- Passage:
A bilateral monopoly is a market structure consisting of both a monopoly (a single seller) and a monopsony (a single buyer).

Overview
In a standard monopoly structure, the monopolist sells to multiple buyers with no market power, thereby giving the monopolist the power to set their own price and quantity to optimise their profits. The same power imbalance occurs in a monopsony where the monopsonist is the only buyer in a market of many sellers.

Bargaining between buyers and sellers is in all essentials similar to bargaining between two people. So most of the conclusions of the bilateral monopoly theory hold whether or not the bargaining parties are monopolists in the strict sense of the word. As a result, the theory of bilateral monopoly and the theory of bargaining are identical. Furthermore, whether or not the negotiation parties are monopolists in the strict sense of the term, most of the implications of the bilateral monopoly theory hold true. Thus, the theory of bilateral monopoly might also be referred to as the theory of bilateral oligopoly, or theory of bilaterally constrained competition, or the theory of bargaining. However, we will use the term bilateral monopoly because it is the conventional and widely understood phrase.

- Objectives:
**a.** Using the bilateral monopoly passage, decide whether each statement agrees with it. Answer yes or no for each, and quote the words that settle it.
(i) In a monopsony, one buyer faces many sellers.
(ii) The theory of bilateral monopoly and the theory of bargaining are treated as distinct.
(iii) The term "bilateral monopoly" is kept because it is the conventional and widely understood phrase.
**b.** Continue the passage on bilateral monopoly from its last sentence.

- Data section:
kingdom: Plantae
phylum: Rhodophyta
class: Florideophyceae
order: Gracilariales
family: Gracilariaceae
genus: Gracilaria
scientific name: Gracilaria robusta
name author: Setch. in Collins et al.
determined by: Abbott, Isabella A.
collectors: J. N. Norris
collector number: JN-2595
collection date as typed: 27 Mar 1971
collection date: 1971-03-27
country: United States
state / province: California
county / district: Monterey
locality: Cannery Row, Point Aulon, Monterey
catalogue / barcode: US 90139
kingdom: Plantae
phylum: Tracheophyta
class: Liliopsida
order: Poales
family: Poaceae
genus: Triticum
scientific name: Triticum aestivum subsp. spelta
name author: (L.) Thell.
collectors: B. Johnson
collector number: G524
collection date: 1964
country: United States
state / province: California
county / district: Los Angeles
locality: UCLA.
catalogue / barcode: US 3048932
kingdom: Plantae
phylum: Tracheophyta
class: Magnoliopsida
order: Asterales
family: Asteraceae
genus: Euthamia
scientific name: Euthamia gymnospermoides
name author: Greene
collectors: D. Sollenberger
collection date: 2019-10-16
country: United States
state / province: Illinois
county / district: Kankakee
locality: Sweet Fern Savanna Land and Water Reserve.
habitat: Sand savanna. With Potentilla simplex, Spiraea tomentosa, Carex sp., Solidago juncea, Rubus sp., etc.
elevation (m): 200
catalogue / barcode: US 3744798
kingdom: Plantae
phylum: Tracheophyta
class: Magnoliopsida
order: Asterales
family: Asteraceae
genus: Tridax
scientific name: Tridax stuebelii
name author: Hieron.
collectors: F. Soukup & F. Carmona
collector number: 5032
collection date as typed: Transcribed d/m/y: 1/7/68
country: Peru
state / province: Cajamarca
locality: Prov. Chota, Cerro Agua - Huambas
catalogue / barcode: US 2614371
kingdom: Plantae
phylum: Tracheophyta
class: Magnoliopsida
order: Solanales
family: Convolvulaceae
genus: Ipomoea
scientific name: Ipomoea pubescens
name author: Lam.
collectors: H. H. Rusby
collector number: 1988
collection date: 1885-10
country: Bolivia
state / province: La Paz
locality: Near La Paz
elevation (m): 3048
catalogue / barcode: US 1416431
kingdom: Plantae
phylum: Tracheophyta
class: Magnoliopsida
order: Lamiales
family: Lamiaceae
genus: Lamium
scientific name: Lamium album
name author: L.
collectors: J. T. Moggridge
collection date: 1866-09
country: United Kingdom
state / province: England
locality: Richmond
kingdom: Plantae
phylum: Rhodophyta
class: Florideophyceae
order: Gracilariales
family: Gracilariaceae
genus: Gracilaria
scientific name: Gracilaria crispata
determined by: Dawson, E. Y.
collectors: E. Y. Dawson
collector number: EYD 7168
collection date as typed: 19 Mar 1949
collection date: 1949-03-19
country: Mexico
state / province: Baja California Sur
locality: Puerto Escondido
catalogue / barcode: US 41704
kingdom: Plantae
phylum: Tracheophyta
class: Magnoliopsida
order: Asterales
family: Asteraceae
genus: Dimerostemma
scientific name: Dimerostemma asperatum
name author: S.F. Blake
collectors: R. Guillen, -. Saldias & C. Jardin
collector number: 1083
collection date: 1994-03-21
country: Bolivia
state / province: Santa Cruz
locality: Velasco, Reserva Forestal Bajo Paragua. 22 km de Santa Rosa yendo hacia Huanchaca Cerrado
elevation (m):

- Responses to the tasks:
**a.**
(i) Yes: "the monopsonist is the only buyer in a market of many sellers"
(ii) No: "the theory of bilateral monopoly and the theory of bargaining are identical"
(iii) Yes: "we will use the term bilateral monopoly because it is the conventional and widely understood phrase"

**b.**
A bilateral monopoly requires the cooperation of both the monopolist and monopsonist to maximise their respective profits. Arthur Lyon Bowley argued that both parties follow a price leadership strategy in which the seller sets the price to maximise their profits and the buyer responds by setting the quantity to maximise their profits. This strategy can be analysed using the theory of Nash bargaining games, and market price and output will be determined by forces like bargaining power of both buyer and seller, with a final price settling in between the two sides' points of maximum profit. A bilateral monopoly model is often used in situations where the switching costs of both sides are prohibitively high.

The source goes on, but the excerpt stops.